A new revenue protection framework is expected to go before Cabinet shortly, designed to counter a projected loss of some $300 million in fossil fuel vehicle taxes as Government drives towards its goal of near 100 per cent renewable energy usage by 2030.
Minister of Energy, Small Business and Entrepreneurship Kerri Symmonds also disclosed that his technical officers are working with the Barbados National Oil Company Limited (BNOCL) to devise strategies for switching mechanisms for the commercial introduction and supply of biofuels, an initiative he said, which provides for future investment and economic growth.
“We are equally conscious that the replacement of the nation’s fleet of internal combustion vehicles, will cause the Inland Revenue Department to potentially face a loss of $300 million estimated in terms of fuel-related taxes,” Minister Symmonds told delegates at the official opening of the second Barbados Sustainable Energy Conference and Expo 2021 on Monday.
He revealed that the studies on alternative taxation mechanisms which could be deployed in order to compensate for the potential and possible revenue losses that might result from the “broad-based introduction” of renewable energy vehicles in Barbados, have been completed.
“That work has been done by the technical people in my ministry. That work, essentially constitutes a safety net for revenue protection and generation and constitutes yet another point of national growth in terms of the Barbados economy,” he added.
Symmonds said the Government’s commitment to “decarbonizing” the transport sector has outstripped the pace at which the global vehicle manufacturers are going and can go.
“So as I speak to you, therefore, there are a number of makes and models and types of vehicles, especially in the heavy-duty construction sector and the agricultural sector in Barbados that has neither a hybrid nor electric equivalent; and Barbados is therefore ahead of most of the world with respect to commitments to building out a clean and a green transportation sector,” he stated.
He revealed that the Government’s national energy policy which was articulated in 2019 will need to undergo a major overhaul.
The minister said it prescribes a broad energy mix which includes solar PV, wind, ocean energy and biomass, but requires equally transformational and reformation work, which has to be done if Barbados is to undergird both the policy and the new market structure that have been created.
“It entails the creation of an integrated resource and resiliency plan, and that plan diagnoses the current market context which faces us today. It forecasts future demands across all the sectors of energy activity. It evaluates our supporting resource options and offers scientific assessments of critical issues, for example, generation and transmission of electricity, planning and storage technology,” the energy minister pointed out.

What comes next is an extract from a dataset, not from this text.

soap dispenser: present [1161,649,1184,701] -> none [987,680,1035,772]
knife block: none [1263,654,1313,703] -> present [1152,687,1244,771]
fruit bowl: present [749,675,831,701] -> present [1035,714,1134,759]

Symmonds also announced that the “integrated resource road map” has now been settled and is now ready to be submitted to the Cabinet of Barbados for its final approval.
“The implementation plan for the national energy policy plan makes provision for energy storage as part of the investment portfolio for renewable energy technologies in Barbados. Having said that however, the heavy-lifting of designing appropriate storage policy had to be done in order for us to adequately satisfy the requirements of the economic regulator and also to ensure that the policy will align with the national energy goals,” he added.
He said this body of work was also recently completed and the final consultations with stakeholders on the energy storage policy were held last week and he expects there to be a new energy policy before the Cabinet within the coming weeks.
“This in turn will help us to pave the way for the FTC [Fair Trading Commission] to design tariff rates which are applicable to various types of storage services in Barbados. Once again it will open another avenue for broad-based investment opportunities in this sector, further democratizing energy opportunities in the sector,” he declared.
The minister pointed out that together with a power purchasing agreement, the creation of these opportunities would establish a foundation for an anticipated $2 billion of investment in the energy transformation process in Barbados over the coming years.
Symmonds disclosed that Barbados spends an average $550 million per year on such imports, which if continued, would be an act of fiscal imprudence and absurdity.